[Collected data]

□ □ □ □ □ □ □

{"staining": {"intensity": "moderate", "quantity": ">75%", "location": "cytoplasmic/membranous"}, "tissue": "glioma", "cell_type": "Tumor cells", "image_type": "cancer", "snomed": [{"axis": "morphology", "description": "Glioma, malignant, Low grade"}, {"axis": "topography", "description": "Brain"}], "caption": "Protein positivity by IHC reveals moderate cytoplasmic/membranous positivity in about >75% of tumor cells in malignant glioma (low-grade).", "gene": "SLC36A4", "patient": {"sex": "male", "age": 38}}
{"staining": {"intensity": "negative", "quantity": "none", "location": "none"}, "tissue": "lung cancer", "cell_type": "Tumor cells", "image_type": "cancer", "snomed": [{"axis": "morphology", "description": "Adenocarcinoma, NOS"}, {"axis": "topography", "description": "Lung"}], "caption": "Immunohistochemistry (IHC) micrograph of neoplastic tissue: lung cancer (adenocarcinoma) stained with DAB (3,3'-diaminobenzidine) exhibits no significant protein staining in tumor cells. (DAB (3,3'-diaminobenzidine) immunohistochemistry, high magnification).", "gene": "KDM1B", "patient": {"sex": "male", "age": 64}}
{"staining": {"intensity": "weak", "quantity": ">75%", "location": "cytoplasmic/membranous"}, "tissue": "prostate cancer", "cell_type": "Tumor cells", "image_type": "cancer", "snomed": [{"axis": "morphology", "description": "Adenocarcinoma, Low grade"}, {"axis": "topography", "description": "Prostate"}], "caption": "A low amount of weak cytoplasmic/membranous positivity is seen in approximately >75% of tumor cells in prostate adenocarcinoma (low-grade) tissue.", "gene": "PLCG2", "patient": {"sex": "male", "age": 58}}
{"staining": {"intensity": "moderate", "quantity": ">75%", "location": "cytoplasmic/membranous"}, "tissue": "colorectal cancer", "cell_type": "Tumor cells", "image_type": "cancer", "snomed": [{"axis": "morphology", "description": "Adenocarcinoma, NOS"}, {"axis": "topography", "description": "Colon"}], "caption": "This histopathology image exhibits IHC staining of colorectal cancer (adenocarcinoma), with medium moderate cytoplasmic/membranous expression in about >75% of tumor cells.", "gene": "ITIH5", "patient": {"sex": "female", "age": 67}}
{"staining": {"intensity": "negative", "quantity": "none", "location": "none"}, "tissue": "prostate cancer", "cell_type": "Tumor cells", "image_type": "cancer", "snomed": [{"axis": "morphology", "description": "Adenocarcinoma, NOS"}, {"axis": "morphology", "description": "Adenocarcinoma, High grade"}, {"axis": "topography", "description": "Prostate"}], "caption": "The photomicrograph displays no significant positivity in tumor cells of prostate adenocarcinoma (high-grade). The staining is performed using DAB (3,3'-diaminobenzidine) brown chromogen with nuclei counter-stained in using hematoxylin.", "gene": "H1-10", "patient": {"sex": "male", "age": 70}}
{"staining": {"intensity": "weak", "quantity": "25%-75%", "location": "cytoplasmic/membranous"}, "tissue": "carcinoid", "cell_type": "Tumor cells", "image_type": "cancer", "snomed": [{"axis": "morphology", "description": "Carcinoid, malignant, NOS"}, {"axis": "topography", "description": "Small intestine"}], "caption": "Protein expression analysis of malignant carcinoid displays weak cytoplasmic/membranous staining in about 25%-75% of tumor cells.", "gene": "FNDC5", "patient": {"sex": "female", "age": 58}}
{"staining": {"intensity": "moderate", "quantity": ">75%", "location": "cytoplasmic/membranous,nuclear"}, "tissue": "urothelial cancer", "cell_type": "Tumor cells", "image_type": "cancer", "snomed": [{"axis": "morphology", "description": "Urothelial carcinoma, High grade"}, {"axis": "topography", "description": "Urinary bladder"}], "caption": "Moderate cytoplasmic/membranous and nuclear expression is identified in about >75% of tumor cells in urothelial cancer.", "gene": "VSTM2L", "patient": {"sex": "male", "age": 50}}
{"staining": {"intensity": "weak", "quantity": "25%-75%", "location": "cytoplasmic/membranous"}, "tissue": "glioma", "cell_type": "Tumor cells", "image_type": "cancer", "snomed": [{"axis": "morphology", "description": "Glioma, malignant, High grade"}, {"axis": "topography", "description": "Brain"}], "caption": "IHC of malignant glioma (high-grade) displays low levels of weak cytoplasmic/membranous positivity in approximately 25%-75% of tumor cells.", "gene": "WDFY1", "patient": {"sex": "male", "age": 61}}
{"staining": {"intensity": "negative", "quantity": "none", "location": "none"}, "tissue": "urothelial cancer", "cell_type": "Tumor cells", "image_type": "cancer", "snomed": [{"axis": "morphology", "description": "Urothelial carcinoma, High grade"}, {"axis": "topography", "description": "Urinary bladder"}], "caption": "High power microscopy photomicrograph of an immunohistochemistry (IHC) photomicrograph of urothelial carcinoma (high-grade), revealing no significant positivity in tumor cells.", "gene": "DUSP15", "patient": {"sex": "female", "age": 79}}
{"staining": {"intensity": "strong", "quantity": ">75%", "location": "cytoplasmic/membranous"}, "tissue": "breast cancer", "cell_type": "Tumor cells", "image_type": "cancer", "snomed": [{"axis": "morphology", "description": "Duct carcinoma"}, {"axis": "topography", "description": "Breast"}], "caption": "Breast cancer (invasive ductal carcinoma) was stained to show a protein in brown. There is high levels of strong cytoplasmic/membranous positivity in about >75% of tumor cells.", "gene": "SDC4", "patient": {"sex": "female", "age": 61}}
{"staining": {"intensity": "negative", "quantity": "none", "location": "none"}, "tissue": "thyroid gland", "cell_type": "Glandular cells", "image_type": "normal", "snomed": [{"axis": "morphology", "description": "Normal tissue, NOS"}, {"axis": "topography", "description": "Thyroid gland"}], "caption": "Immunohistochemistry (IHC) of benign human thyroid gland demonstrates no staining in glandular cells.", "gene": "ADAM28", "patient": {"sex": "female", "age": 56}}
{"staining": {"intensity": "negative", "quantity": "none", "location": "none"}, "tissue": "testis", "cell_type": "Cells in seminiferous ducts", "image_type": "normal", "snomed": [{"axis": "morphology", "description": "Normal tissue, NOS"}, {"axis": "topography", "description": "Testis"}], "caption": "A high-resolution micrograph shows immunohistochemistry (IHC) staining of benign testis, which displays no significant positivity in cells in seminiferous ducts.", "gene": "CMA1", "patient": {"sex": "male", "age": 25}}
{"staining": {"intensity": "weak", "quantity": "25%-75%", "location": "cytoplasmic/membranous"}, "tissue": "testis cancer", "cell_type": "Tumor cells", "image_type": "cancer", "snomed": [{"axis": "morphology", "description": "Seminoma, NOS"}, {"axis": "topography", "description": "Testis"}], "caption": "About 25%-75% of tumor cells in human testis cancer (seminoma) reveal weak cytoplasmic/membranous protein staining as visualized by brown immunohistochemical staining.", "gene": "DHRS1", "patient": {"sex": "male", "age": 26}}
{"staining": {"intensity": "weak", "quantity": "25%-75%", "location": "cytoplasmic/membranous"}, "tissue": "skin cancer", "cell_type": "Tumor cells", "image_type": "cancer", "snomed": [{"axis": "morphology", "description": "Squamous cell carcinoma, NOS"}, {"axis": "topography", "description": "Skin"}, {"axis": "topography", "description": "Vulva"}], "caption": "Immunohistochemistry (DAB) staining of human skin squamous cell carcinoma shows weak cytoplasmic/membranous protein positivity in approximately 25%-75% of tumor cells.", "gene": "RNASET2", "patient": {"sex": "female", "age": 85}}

□ □ □ □ □ □ □

*EXERCISE REQUIREMENTS:* I would like the records restated exactly, with every line intact.

*SOLUTION TO THIS EXERCISE:*
{"staining": {"intensity": "moderate", "quantity": ">75%", "location": "cytoplasmic/membranous"}, "tissue": "glioma", "cell_type": "Tumor cells", "image_type": "cancer", "snomed": [{"axis": "morphology", "description": "Glioma, malignant, Low grade"}, {"axis": "topography", "description": "Brain"}], "caption": "Protein positivity by IHC reveals moderate cytoplasmic/membranous positivity in about >75% of tumor cells in malignant glioma (low-grade).", "gene": "SLC36A4", "patient": {"sex": "male", "age": 38}}
{"staining": {"intensity": "negative", "quantity": "none", "location": "none"}, "tissue": "lung cancer", "cell_type": "Tumor cells", "image_type": "cancer", "snomed": [{"axis": "morphology", "description": "Adenocarcinoma, NOS"}, {"axis": "topography", "description": "Lung"}], "caption": "Immunohistochemistry (IHC) micrograph of neoplastic tissue: lung cancer (adenocarcinoma) stained with DAB (3,3'-diaminobenzidine) exhibits no significant protein staining in tumor cells. (DAB (3,3'-diaminobenzidine) immunohistochemistry, high magnification).", "gene": "KDM1B", "patient": {"sex": "male", "age": 64}}
{"staining": {"intensity": "weak", "quantity": ">75%", "location": "cytoplasmic/membranous"}, "tissue": "prostate cancer", "cell_type": "Tumor cells", "image_type": "cancer", "snomed": [{"axis": "morphology", "description": "Adenocarcinoma, Low grade"}, {"axis": "topography", "description": "Prostate"}], "caption": "A low amount of weak cytoplasmic/membranous positivity is seen in approximately >75% of tumor cells in prostate adenocarcinoma (low-grade) tissue.", "gene": "PLCG2", "patient": {"sex": "male", "age": 58}}
{"staining": {"intensity": "moderate", "quantity": ">75%", "location": "cytoplasmic/membranous"}, "tissue": "colorectal cancer", "cell_type": "Tumor cells", "image_type": "cancer", "snomed": [{"axis": "morphology", "description": "Adenocarcinoma, NOS"}, {"axis": "topography", "description": "Colon"}], "caption": "This histopathology image exhibits IHC staining of colorectal cancer (adenocarcinoma), with medium moderate cytoplasmic/membranous expression in about >75% of tumor cells.", "gene": "ITIH5", "patient": {"sex": "female", "age": 67}}
{"staining": {"intensity": "negative", "quantity": "none", "location": "none"}, "tissue": "prostate cancer", "cell_type": "Tumor cells", "image_type": "cancer", "snomed": [{"axis": "morphology", "description": "Adenocarcinoma, NOS"}, {"axis": "morphology", "description": "Adenocarcinoma, High grade"}, {"axis": "topography", "description": "Prostate"}], "caption": "The photomicrograph displays no significant positivity in tumor cells of prostate adenocarcinoma (high-grade). The staining is performed using DAB (3,3'-diaminobenzidine) brown chromogen with nuclei counter-stained in using hematoxylin.", "gene": "H1-10", "patient": {"sex": "male", "age": 70}}
{"staining": {"intensity": "weak", "quantity": "25%-75%", "location": "cytoplasmic/membranous"}, "tissue": "carcinoid", "cell_type": "Tumor cells", "image_type": "cancer", "snomed": [{"axis": "morphology", "description": "Carcinoid, malignant, NOS"}, {"axis": "topography", "description": "Small intestine"}], "caption": "Protein expression analysis of malignant carcinoid displays weak cytoplasmic/membranous staining in about 25%-75% of tumor cells.", "gene": "FNDC5", "patient": {"sex": "female", "age": 58}}
{"staining": {"intensity": "moderate", "quantity": ">75%", "location": "cytoplasmic/membranous,nuclear"}, "tissue": "urothelial cancer", "cell_type": "Tumor cells", "image_type": "cancer", "snomed": [{"axis": "morphology", "description": "Urothelial carcinoma, High grade"}, {"axis": "topography", "description": "Urinary bladder"}], "caption": "Moderate cytoplasmic/membranous and nuclear expression is identified in about >75% of tumor cells in urothelial cancer.", "gene": "VSTM2L", "patient": {"sex": "male", "age": 50}}
{"staining": {"intensity": "weak", "quantity": "25%-75%", "location": "cytoplasmic/membranous"}, "tissue": "glioma", "cell_type": "Tumor cells", "image_type": "cancer", "snomed": [{"axis": "morphology", "description": "Glioma, malignant, High grade"}, {"axis": "topography", "description": "Brain"}], "caption": "IHC of malignant glioma (high-grade) displays low levels of weak cytoplasmic/membranous positivity in approximately 25%-75% of tumor cells.", "gene": "WDFY1", "patient": {"sex": "male", "age": 61}}
{"staining": {"intensity": "negative", "quantity": "none", "location": "none"}, "tissue": "urothelial cancer", "cell_type": "Tumor cells", "image_type": "cancer", "snomed": [{"axis": "morphology", "description": "Urothelial carcinoma, High grade"}, {"axis": "topography", "description": "Urinary bladder"}], "caption": "High power microscopy photomicrograph of an immunohistochemistry (IHC) photomicrograph of urothelial carcinoma (high-grade), revealing no significant positivity in tumor cells.", "gene": "DUSP15", "patient": {"sex": "female", "age": 79}}
{"staining": {"intensity": "strong", "quantity": ">75%", "location": "cytoplasmic/membranous"}, "tissue": "breast cancer", "cell_type": "Tumor cells", "image_type": "cancer", "snomed": [{"axis": "morphology", "description": "Duct carcinoma"}, {"axis": "topography", "description": "Breast"}], "caption": "Breast cancer (invasive ductal carcinoma) was stained to show a protein in brown. There is high levels of strong cytoplasmic/membranous positivity in about >75% of tumor cells.", "gene": "SDC4", "patient": {"sex": "female", "age": 61}}
{"staining": {"intensity": "negative", "quantity": "none", "location": "none"}, "tissue": "thyroid gland", "cell_type": "Glandular cells", "image_type": "normal", "snomed": [{"axis": "morphology", "description": "Normal tissue, NOS"}, {"axis": "topography", "description": "Thyroid gland"}], "caption": "Immunohistochemistry (IHC) of benign human thyroid gland demonstrates no staining in glandular cells.", "gene": "ADAM28", "patient": {"sex": "female", "age": 56}}
{"staining": {"intensity": "negative", "quantity": "none", "location": "none"}, "tissue": "testis", "cell_type": "Cells in seminiferous ducts", "image_type": "normal", "snomed": [{"axis": "morphology", "description": "Normal tissue, NOS"}, {"axis": "topography", "description": "Testis"}], "caption": "A high-resolution micrograph shows immunohistochemistry (IHC) staining of benign testis, which displays no significant positivity in cells in seminiferous ducts.", "gene": "CMA1", "patient": {"sex": "male", "age": 25}}
{"staining": {"intensity": "weak", "quantity": "25%-75%", "location": "cytoplasmic/membranous"}, "tissue": "testis cancer", "cell_type": "Tumor cells", "image_type": "cancer", "snomed": [{"axis": "morphology", "description": "Seminoma, NOS"}, {"axis": "topography", "description": "Testis"}], "caption": "About 25%-75% of tumor cells in human testis cancer (seminoma) reveal weak cytoplasmic/membranous protein staining as visualized by brown immunohistochemical staining.", "gene": "DHRS1", "patient": {"sex": "male", "age": 26}}
{"staining": {"intensity": "weak", "quantity": "25%-75%", "location": "cytoplasmic/membranous"}, "tissue": "skin cancer", "cell_type": "Tumor cells", "image_type": "cancer", "snomed": [{"axis": "morphology", "description": "Squamous cell carcinoma, NOS"}, {"axis": "topography", "description": "Skin"}, {"axis": "topography", "description": "Vulva"}], "caption": "Immunohistochemistry (DAB) staining of human skin squamous cell carcinoma shows weak cytoplasmic/membranous protein positivity in approximately 25%-75% of tumor cells.", "gene": "RNASET2", "patient": {"sex": "female", "age": 85}}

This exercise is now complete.